Тогда и у знал, что пока я в особняке отсиживался!.. тысяч и соплеменников, которых я как президент не защитил, шли в лагеря. Не только члены правительства, что мы допускали! Не десятки несмирившихся! Поток! Сталин знал, что делал. Иезуитская школа! Республику по этапу гонят, а президент с семьей на курорте. Справки пишет. Сто лет живи — не отмоешься, не отмолишь.
Надо было решать. За себя не колебался. Но дети, внуки! Не освободить, не спрятать.

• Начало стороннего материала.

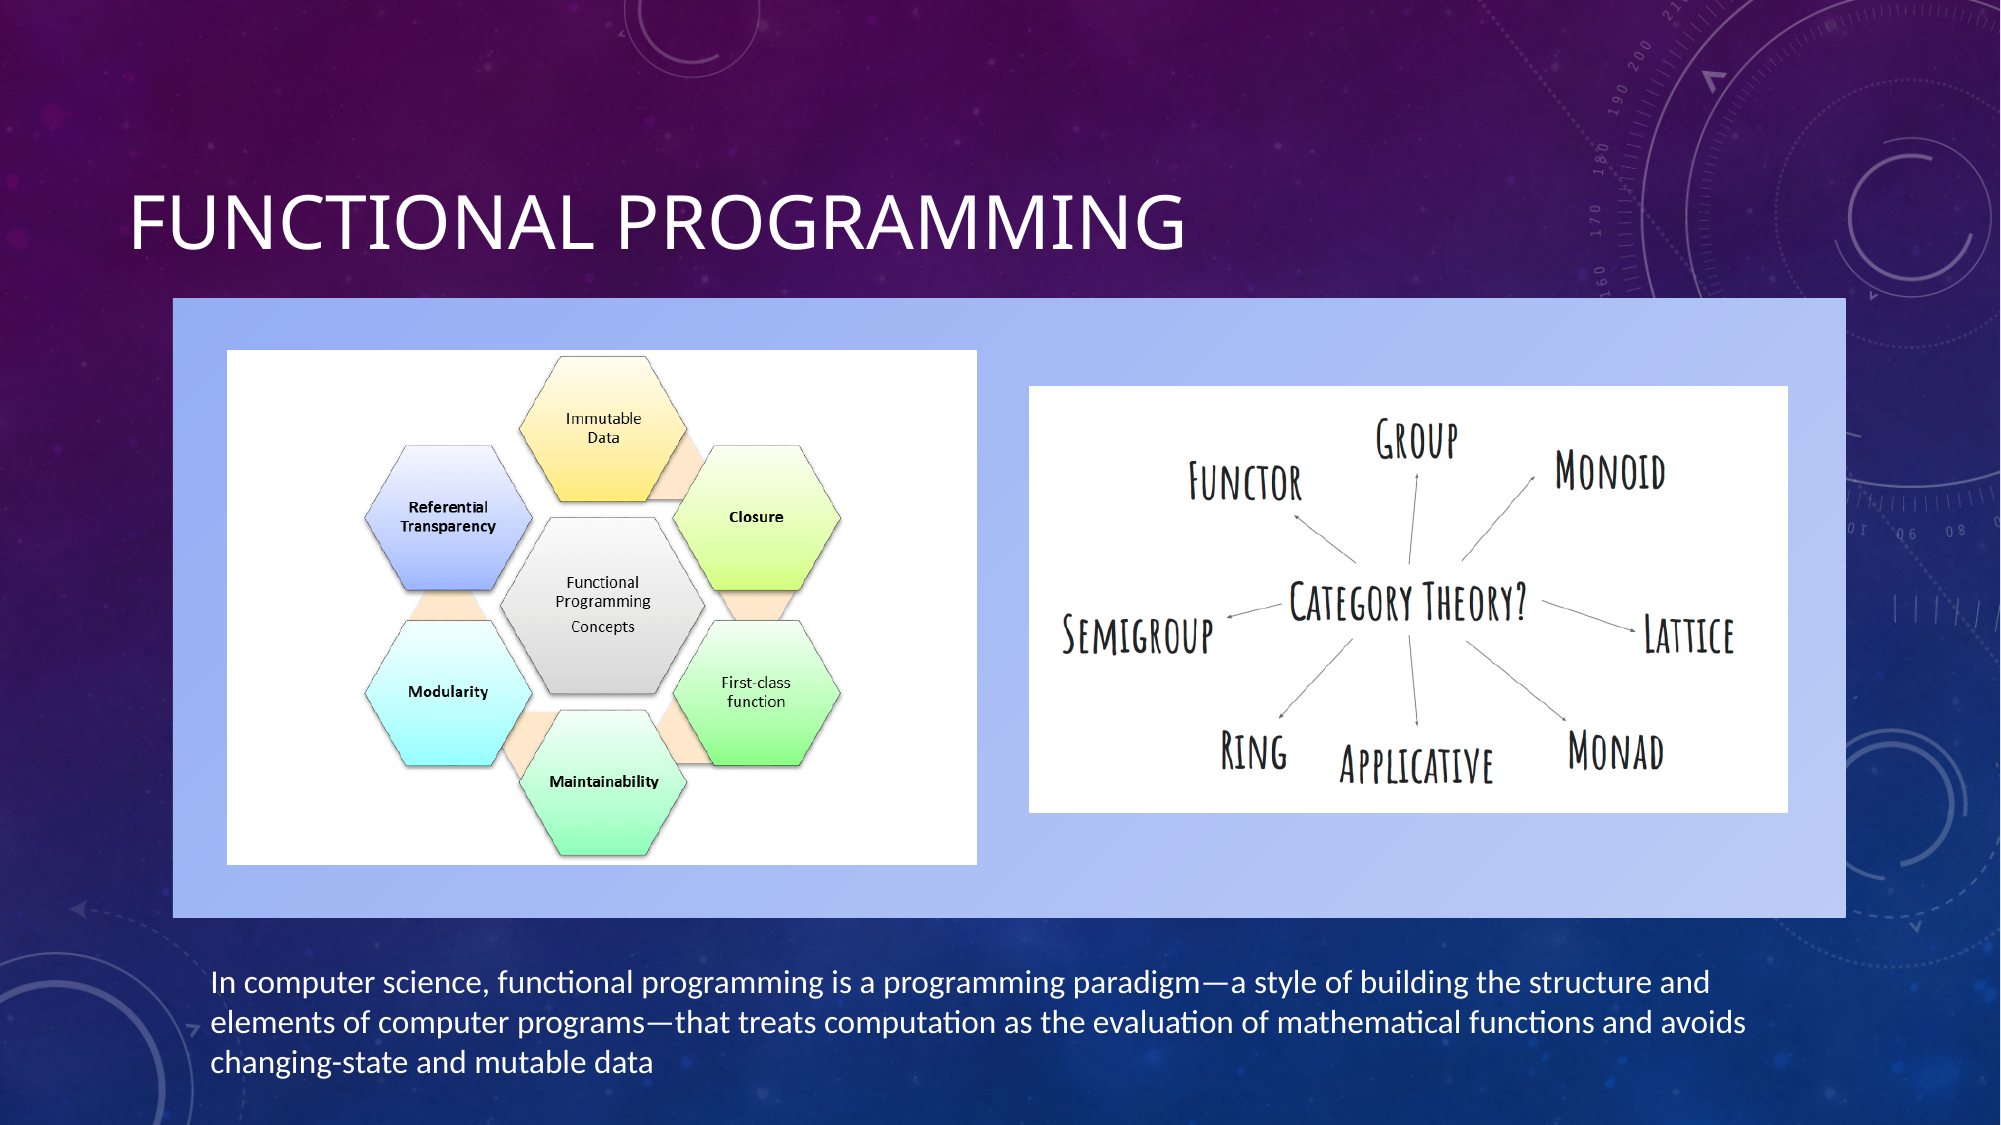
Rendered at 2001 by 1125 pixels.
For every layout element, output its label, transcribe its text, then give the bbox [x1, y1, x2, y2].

text_box [171, 297, 1847, 919]
text_box In computer science, functional programming is a programming paradigm—a style of building the structure and elements of computer programs—that treats computation as the evaluation of mathematical functions and avoids changing-state and mutable data [195, 952, 1846, 1088]
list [1029, 386, 1788, 814]
title Functional Programming [112, 99, 1775, 339]
picture [0, 0, 2001, 1125]
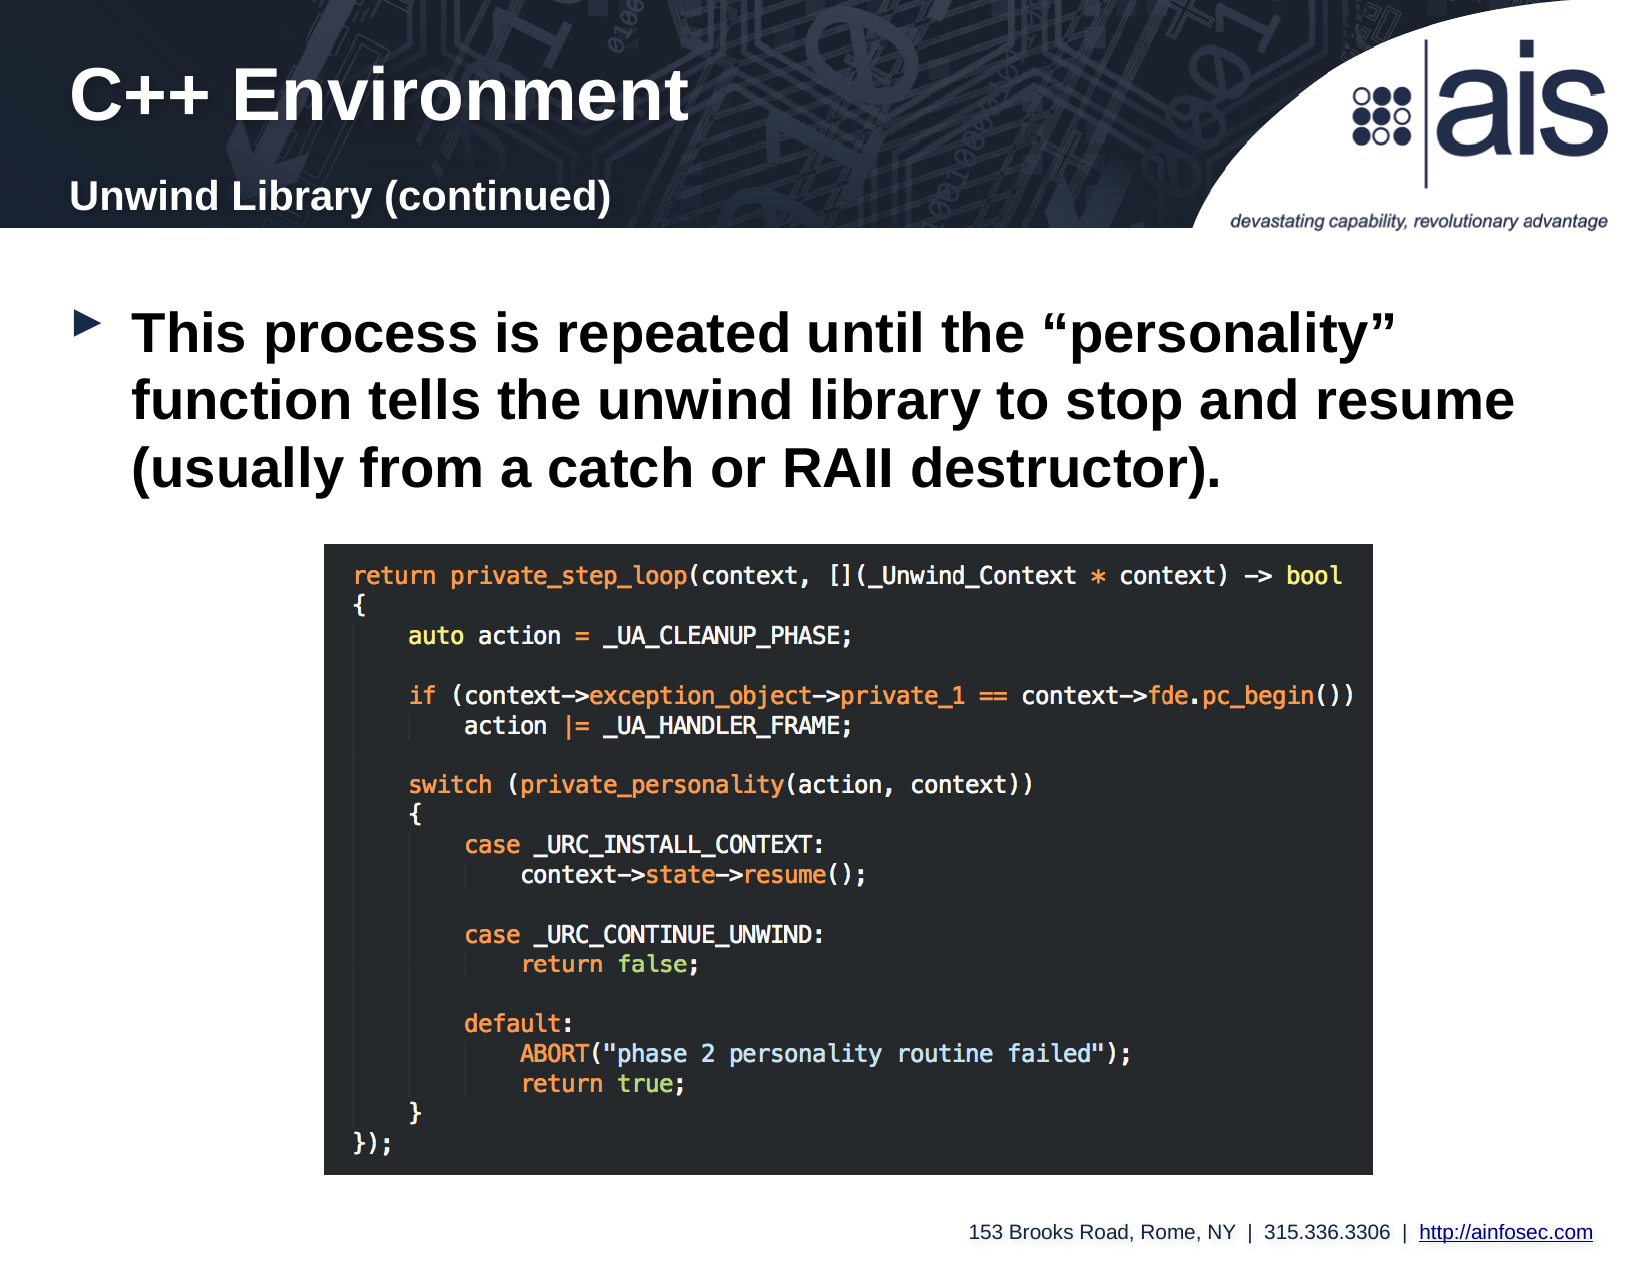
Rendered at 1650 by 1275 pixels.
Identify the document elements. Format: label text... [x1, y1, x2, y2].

list This process is repeated until the “personality” function tells the unwind library to stop and resume (usually from a catch or RAII destructor). [52, 287, 1598, 1175]
list C++ Environment [52, 34, 1188, 148]
picture [0, 0, 1634, 1275]
list Unwind Library (continued) [52, 148, 1188, 251]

Что ж… Не я первый, кто ближних в жертву приносит. Собрал своих, объяснился, попросил прощения. После чего пригласил ЭТИХ и вроде как проговорился, и что думаю о вашей советской власти, и будто бы жду прихода фашистов, чтоб обменяли. Обменяли! — Пятс скрипуче засмеялся. — Всё проглотили. Доложили наверх! Как раз война началась. А с ней и мои круги. Арестовали меня. Пошла по этапу семья. Погибли сын — в «Бутырке», внучок — в детдоме. Это всё, что я смог сделать для своей республики. Я понятно говорю?
— Слишком сбивчиво.
— Да, это так. Трудно стало собирать мысли. Вы упрекнули меня в ненависти к России. Я и впрямь не люблю советскую власть. Ни один нормальный человек не сможет любить такую власть.